Screening High-Risk Women
Testing for germ-line mutations of BRCA1 and BRCA2 identifies women who are at a significantly elevated risk of ovarian cancer relative to the general population. Drs. Hensley, Castiel, and Robson clearly outline the need to carefully evaluate the implications of implementing an ovarian cancer screening program among these high-risk women in the presence of uncertain evidence of effectiveness. In the interim, it is essential that patients understand the limitations of this screening approach and that they be incorporated into the process of informed decision-making.
While awaiting the results of large-scale randomized trials to evaluate screening strategies based on currently available screening tools, there is an urgent need to invest in research to identify, refine, and evaluate even better screening tools than those presently available. The development of a more accurate method of detecting ovarian cancer in its early, more curable stages will help overcome many of the current obstacles to ovarian cancer screening.

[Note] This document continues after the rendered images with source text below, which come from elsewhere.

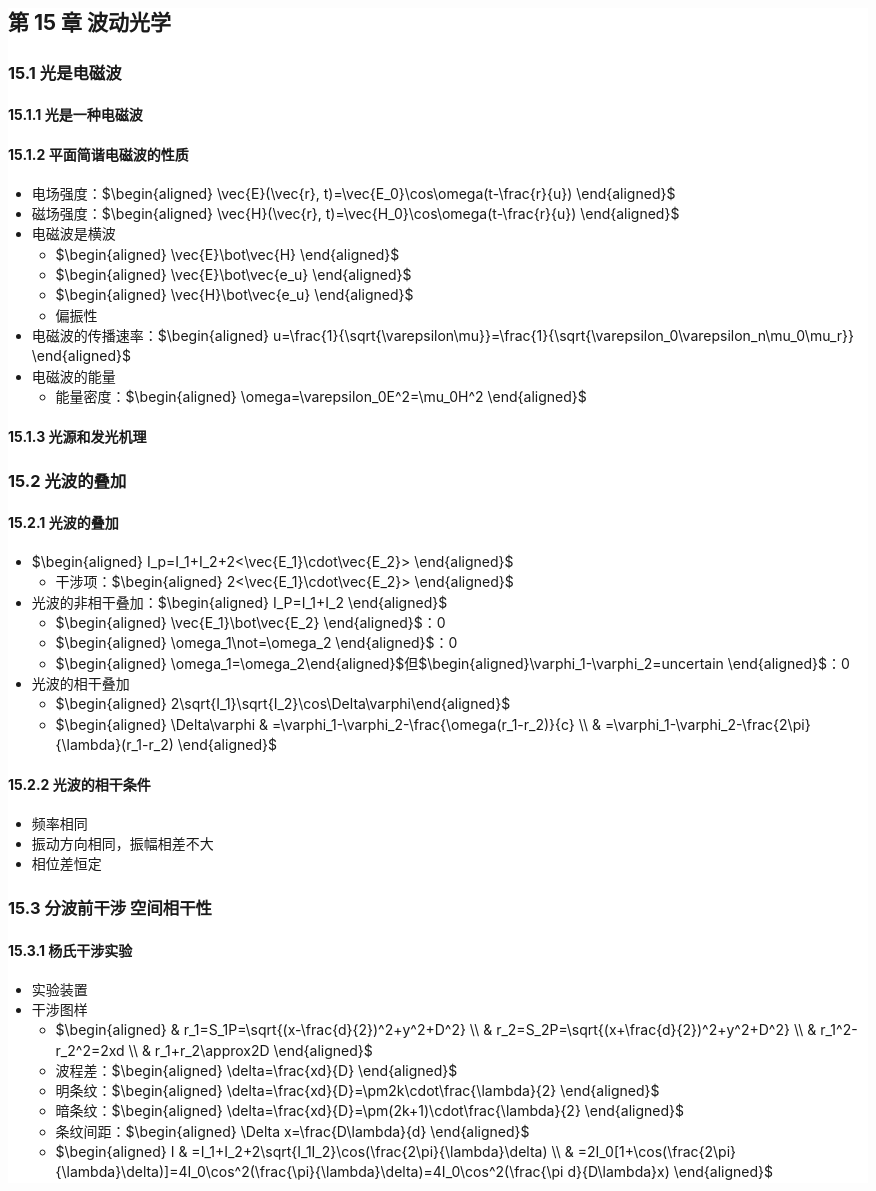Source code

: ## 第 15 章 波动光学

### 15.1 光是电磁波

#### 15.1.1 光是一种电磁波

#### 15.1.2 平面简谐电磁波的性质

- 电场强度：$\begin{aligned} \vec{E}(\vec{r}, t)=\vec{E_0}\cos\omega(t-\frac{r}{u}) \end{aligned}$
- 磁场强度：$\begin{aligned} \vec{H}(\vec{r}, t)=\vec{H_0}\cos\omega(t-\frac{r}{u}) \end{aligned}$
- 电磁波是横波
  - $\begin{aligned} \vec{E}\bot\vec{H} \end{aligned}$
  - $\begin{aligned} \vec{E}\bot\vec{e_u} \end{aligned}$
  - $\begin{aligned} \vec{H}\bot\vec{e_u} \end{aligned}$
  - 偏振性
- 电磁波的传播速率：$\begin{aligned} u=\frac{1}{\sqrt{\varepsilon\mu}}=\frac{1}{\sqrt{\varepsilon_0\varepsilon_n\mu_0\mu_r}} \end{aligned}$
- 电磁波的能量
  - 能量密度：$\begin{aligned} \omega=\varepsilon_0E^2=\mu_0H^2 \end{aligned}$

#### 15.1.3 光源和发光机理

### 15.2 光波的叠加

#### 15.2.1 光波的叠加

- $\begin{aligned} I_p=I_1+I_2+2<\vec{E_1}\cdot\vec{E_2}> \end{aligned}$
  - 干涉项：$\begin{aligned} 2<\vec{E_1}\cdot\vec{E_2}> \end{aligned}$
- 光波的非相干叠加：$\begin{aligned} I_P=I_1+I_2 \end{aligned}$
  - $\begin{aligned} \vec{E_1}\bot\vec{E_2} \end{aligned}$：0
  - $\begin{aligned} \omega_1\not=\omega_2 \end{aligned}$：0
  - $\begin{aligned} \omega_1=\omega_2\end{aligned}$但$\begin{aligned}\varphi_1-\varphi_2=uncertain \end{aligned}$：0
- 光波的相干叠加
  - $\begin{aligned} 2\sqrt{I_1}\sqrt{I_2}\cos\Delta\varphi\end{aligned}$
  - $\begin{aligned} \Delta\varphi & =\varphi_1-\varphi_2-\frac{\omega(r_1-r_2)}{c} \\ & =\varphi_1-\varphi_2-\frac{2\pi}{\lambda}(r_1-r_2) \end{aligned}$

#### 15.2.2 光波的相干条件

- 频率相同
- 振动方向相同，振幅相差不大
- 相位差恒定

### 15.3 分波前干涉 空间相干性

#### 15.3.1 杨氏干涉实验

- 实验装置
- 干涉图样
  - $\begin{aligned} & r_1=S_1P=\sqrt{(x-\frac{d}{2})^2+y^2+D^2} \\ & r_2=S_2P=\sqrt{(x+\frac{d}{2})^2+y^2+D^2} \\ & r_1^2-r_2^2=2xd \\ & r_1+r_2\approx2D \end{aligned}$
  - 波程差：$\begin{aligned} \delta=\frac{xd}{D} \end{aligned}$
  - 明条纹：$\begin{aligned} \delta=\frac{xd}{D}=\pm2k\cdot\frac{\lambda}{2} \end{aligned}$
  - 暗条纹：$\begin{aligned} \delta=\frac{xd}{D}=\pm(2k+1)\cdot\frac{\lambda}{2} \end{aligned}$
  - 条纹间距：$\begin{aligned} \Delta x=\frac{D\lambda}{d} \end{aligned}$
  - $\begin{aligned} I & =I_1+I_2+2\sqrt{I_1I_2}\cos(\frac{2\pi}{\lambda}\delta) \\ & =2I_0[1+\cos(\frac{2\pi}{\lambda}\delta)]=4I_0\cos^2(\frac{\pi}{\lambda}\delta)=4I_0\cos^2(\frac{\pi d}{D\lambda}x) \end{aligned}$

An infrastructure needs to be in place to rapidly test any new markers in the clinical setting. The National Cancer Institutes Early Detection Research Networkan interdisciplinary, nationwide consortium of researchersis an important step toward this end. In allocating resources, we must not overlook the need to search for etiologic clues that may eventually lead to pathways for primary prevention. The potential return on these investments, in terms of alleviating human suffering, is simply too large to ignore.